◆ Written task
In the thread on cleaning whitewalls, what price and bottle size are given for Dyna-White?

# Cleaning Whitewalls



## Monark52 (Sep 15, 2007)

The best product for cleaning white wall tires is Westleys Bleachwhite.
Just spray it on and watch it dissolve anything! The best!! 
Try not to breath the fumes though,it kinda burns the nose!  :eek:


----------



## cman (Oct 3, 2007)

I just used my Orange Goop-handcleaner and it works great also.  A little elbow grease is required


----------



## oldroads (Nov 1, 2007)

We've had good luck with Dyna-White.
It's about $5 for a 16 oz bottle, purchased from our local auto parts store.

Vin - Menotomy Vintage Bicycles
http://OldRoads.com


----------



## erick67 (Nov 3, 2007)

westley bleach white!the best!


----------



## dougfisk (Jul 3, 2008)

*westley bleach white - careful!*



erick67 said:


> westley bleach white!the best!





Works great, but do NOT use while tire is mounted on painted rim.  It is powerfully caustic and WILL discolor paint.


----------



## sensor (Jul 4, 2008)

simple green works great and is fairly cheap
but if your going to do alot of cleaning the best bet would be productions slam or red hot ...$20 for a gallon but you can mix with water at whatever ratio you need(50/50 works great)


----------



## Siz4sk (Jul 14, 2008)

Second to that on using Simple Green, the foam tire one IMO is better than spray version. So yes Simple Green all the way. Try using simple green mixed with dove as well, works wonders.


----------



## partsguy (Aug 13, 2008)

I have a Muscle Bike I race and I don't care about the condition of my whitewalls. I just let the lead out and enjoy it. I enjoy it more when it kicks butt!


----------

◆ Stored data

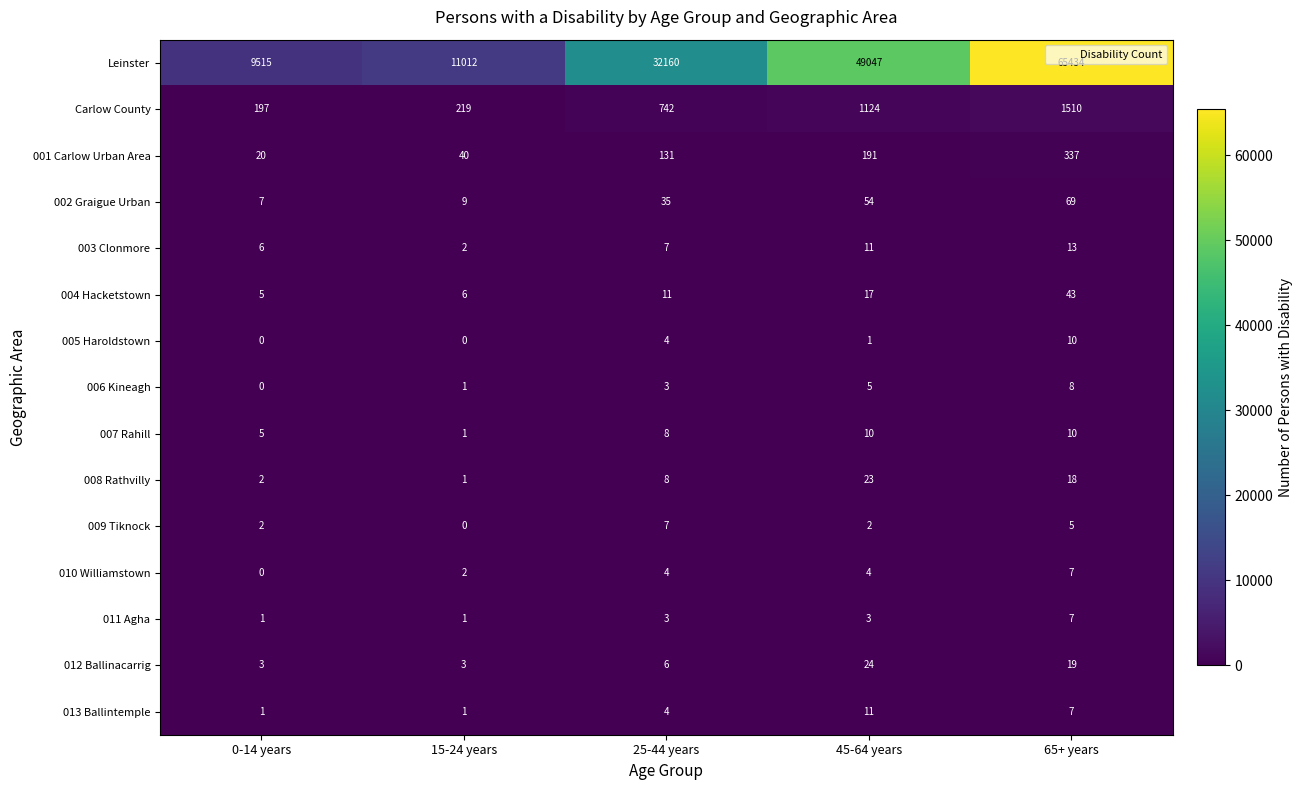

Rank the categories by Carlow County value from highest to lowest.

65+ years, 45-64 years, 25-44 years, 15-24 years, 0-14 years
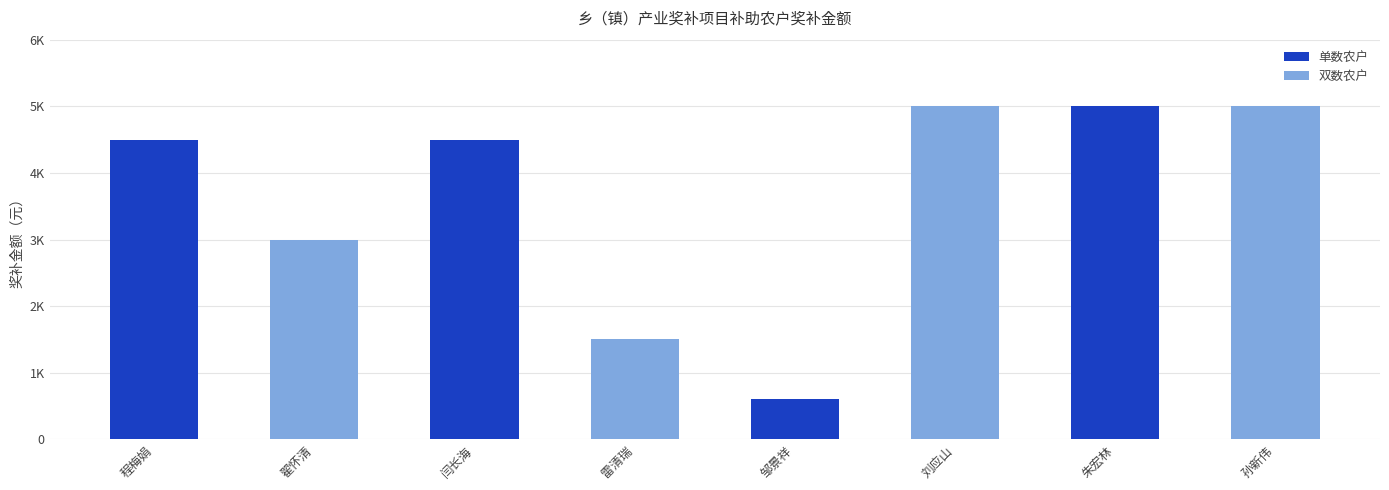

Does the chart contain any negative values?

No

◆ Solution
About $5 for a 16 oz bottle.